**Required action A:** Render the records as a Markdown table with columns "Row" and "Line", leaving out blank lines. Begin at the start of the records and stop after the line that contains "The white pedestal sink is".

**Extract:**
[Start of section]
The same evidence relied on by the State to establish that Gannon threatened
8 Vazquez or placed him in fear was also relevant to proving Gannon’s culpable mental
state as to that conduct. See Patrick v. State, 906 S.W.2d 481, 487 (Tex. Crim. App.
1995) (“Intent can be inferred from the acts, words, and conduct of the accused.”).
C. Application
Under this point, Gannon challenges the evidence as to both the threatened
and placed-in-fear elements of the statute. We disagree that the evidence was
insufficient to show that Gannon threatened Vazquez with, or that Vazquez was
placed in fear of, imminent bodily injury or death.
(1) Sufficient evidence shows that Vazquez had fear of imminent injury
Regarding the placed-in-fear element, Gannon argues that the evidence
establishes that during the encounter, Vazquez was not in fear of imminent bodily
injury or death. We disagree that the evidence was insufficient to support the jury’s
finding. As noted,
• When confronted by Vazquez, Gannon neither returned the clothes nor left the laundromat, even after Vazquez went outside. Instead, he picked up his knife, claimed the clothes as his own, adopted aggressive bodily language, and repeatedly approached the door.
• Vazquez testified that when he saw Gannon’s knife, he felt “immediately threatened.” Vazquez further testified that he feared that he could be stabbed if Gannon charged him.
• Vazquez acknowledged that there were moments during the encounter when Gannon withdrew from the door and so he did not feel an “immediate threat,” but Gannon repeatedly approached the laundromat door with the knife, and Vazquez said that he felt threatened each time Gannon did so. No testimony or other evidence contradicted Vazquez’s
9 testimony that he felt threatened when he first saw the knife and each time Gannon approached the door with the knife.
• In one of the videos, when Gannon approached the door carrying the knife, Vazquez backed away.
[End of section]
**Required action B:** Write out the opinion again, beginning at the words "(1) Sufficient evidence" and stopping after "Gannon charged him.", with "laundromat" replaced by "coin laundry".

**Records for this task:**
[Start of section]
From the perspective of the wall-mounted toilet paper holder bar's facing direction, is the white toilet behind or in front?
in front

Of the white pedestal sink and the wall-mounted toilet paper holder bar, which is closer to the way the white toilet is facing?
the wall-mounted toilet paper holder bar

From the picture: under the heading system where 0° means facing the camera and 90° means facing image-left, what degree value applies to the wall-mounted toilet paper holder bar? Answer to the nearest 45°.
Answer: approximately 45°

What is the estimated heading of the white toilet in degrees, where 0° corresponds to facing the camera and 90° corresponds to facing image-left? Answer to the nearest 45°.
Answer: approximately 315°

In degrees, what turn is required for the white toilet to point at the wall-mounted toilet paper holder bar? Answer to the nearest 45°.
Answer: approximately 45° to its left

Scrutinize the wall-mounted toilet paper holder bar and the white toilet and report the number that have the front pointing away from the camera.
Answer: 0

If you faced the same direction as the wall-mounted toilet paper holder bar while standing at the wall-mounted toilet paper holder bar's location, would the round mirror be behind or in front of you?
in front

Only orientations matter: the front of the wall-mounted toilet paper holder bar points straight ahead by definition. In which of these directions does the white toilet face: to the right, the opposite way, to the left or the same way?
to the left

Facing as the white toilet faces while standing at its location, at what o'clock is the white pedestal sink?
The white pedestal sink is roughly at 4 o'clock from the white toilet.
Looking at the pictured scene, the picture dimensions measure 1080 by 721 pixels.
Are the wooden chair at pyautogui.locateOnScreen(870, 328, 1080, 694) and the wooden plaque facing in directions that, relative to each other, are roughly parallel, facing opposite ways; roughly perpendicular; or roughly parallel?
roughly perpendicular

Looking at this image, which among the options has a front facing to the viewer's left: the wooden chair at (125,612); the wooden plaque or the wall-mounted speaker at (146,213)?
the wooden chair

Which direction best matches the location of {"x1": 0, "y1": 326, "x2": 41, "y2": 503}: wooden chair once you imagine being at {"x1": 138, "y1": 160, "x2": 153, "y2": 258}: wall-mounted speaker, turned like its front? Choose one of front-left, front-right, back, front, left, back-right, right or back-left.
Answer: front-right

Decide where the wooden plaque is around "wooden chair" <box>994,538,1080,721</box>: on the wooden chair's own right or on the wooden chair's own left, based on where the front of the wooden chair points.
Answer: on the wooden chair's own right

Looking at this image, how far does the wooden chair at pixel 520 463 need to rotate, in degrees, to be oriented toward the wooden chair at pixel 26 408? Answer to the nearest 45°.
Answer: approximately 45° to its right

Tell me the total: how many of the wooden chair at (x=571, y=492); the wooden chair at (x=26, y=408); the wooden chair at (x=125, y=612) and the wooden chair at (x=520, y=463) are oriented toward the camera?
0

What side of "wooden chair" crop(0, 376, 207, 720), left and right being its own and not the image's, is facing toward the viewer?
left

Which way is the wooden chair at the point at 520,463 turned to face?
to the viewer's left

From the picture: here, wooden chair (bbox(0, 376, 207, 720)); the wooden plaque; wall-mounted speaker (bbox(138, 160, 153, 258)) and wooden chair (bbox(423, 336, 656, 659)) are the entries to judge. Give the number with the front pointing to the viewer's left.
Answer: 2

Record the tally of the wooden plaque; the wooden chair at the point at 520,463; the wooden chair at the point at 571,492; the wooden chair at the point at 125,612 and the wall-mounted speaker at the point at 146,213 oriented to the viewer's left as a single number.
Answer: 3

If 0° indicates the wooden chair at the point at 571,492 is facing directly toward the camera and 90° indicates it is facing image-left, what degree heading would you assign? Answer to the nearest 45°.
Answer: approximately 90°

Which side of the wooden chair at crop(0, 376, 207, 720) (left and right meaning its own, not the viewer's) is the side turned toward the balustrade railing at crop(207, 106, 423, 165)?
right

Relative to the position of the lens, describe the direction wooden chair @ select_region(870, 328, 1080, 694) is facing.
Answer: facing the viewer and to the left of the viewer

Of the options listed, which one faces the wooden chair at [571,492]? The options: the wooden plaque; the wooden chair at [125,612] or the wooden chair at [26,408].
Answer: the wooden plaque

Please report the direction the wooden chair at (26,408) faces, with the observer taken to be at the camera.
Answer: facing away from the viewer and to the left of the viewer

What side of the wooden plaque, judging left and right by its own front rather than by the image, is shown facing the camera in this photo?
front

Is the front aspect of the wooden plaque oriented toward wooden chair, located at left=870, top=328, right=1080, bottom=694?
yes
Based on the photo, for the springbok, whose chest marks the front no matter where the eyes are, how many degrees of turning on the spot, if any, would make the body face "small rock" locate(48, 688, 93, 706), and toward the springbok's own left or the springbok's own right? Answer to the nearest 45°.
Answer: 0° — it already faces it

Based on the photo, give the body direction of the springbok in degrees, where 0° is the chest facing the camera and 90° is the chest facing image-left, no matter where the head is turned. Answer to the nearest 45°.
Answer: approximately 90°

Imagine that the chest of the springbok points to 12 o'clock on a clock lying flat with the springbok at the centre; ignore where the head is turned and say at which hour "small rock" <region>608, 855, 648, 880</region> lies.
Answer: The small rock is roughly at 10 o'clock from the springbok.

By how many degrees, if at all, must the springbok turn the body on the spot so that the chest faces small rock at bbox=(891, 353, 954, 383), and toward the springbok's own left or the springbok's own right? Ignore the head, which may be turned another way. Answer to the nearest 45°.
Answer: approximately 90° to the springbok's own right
[End of section]
**Exercise output A:**
| Row | Line |
|---|---|
| 1 | From the perspective of the wall-mounted toilet paper holder bar's facing direction, is the white toilet behind or in front? |
| 2 | in front |
| 3 | Of the white pedestal sink and the wall-mounted toilet paper holder bar, which is closer to the way the white toilet is facing? |
| 4 | the wall-mounted toilet paper holder bar |
| 5 | From the picture: under the heading system where 0° means facing the camera and 90° means facing image-left, what degree value applies to the wall-mounted toilet paper holder bar? Answer to the nearest 45°. |
| 6 | Answer: approximately 45° |
| 7 | What is the estimated heading of the white toilet in degrees, where 0° corresponds to facing the camera and 90° corresponds to facing image-left? Answer to the nearest 45°. |
| 8 | Answer: approximately 315° |
| 9 | In degrees, what turn is required for the white toilet to point at the wall-mounted toilet paper holder bar? Answer to the nearest 45°. |
| 10 | Answer: approximately 45° to its left |
| 11 | Scrutinize the wall-mounted toilet paper holder bar and the white toilet and report the number that have the front pointing away from the camera. |
| 12 | Answer: 0 |
| 13 | If you faced the same direction as the wall-mounted toilet paper holder bar while standing at the wall-mounted toilet paper holder bar's location, would the round mirror be behind or in front of you? |
| 14 | in front |
| 15 | Only orientations matter: the front of the wall-mounted toilet paper holder bar points straight ahead by definition. In which of these directions does the white toilet face: to the right, the opposite way, to the left or the same way? |
| 16 | to the left |
| 17 | Facing as the white toilet faces while standing at its location, at what o'clock is the white pedestal sink? |
| 18 | The white pedestal sink is roughly at 4 o'clock from the white toilet. |

**Exercise output B:**
(1) Sufficient evidence shows that Vazquez had fear of imminent injury
Regarding the placed-in-fear element, Gannon argues that the evidence
establishes that during the encounter, Vazquez was not in fear of imminent bodily
injury or death. We disagree that the evidence was insufficient to support the jury’s
finding. As noted,
• When confronted by Vazquez, Gannon neither returned the clothes nor left the coin laundry, even after Vazquez went outside. Instead, he picked up his knife, claimed the clothes as his own, adopted aggressive bodily language, and repeatedly approached the door.
• Vazquez testified that when he saw Gannon’s knife, he felt “immediately threatened.” Vazquez further testified that he feared that he could be stabbed if Gannon charged him.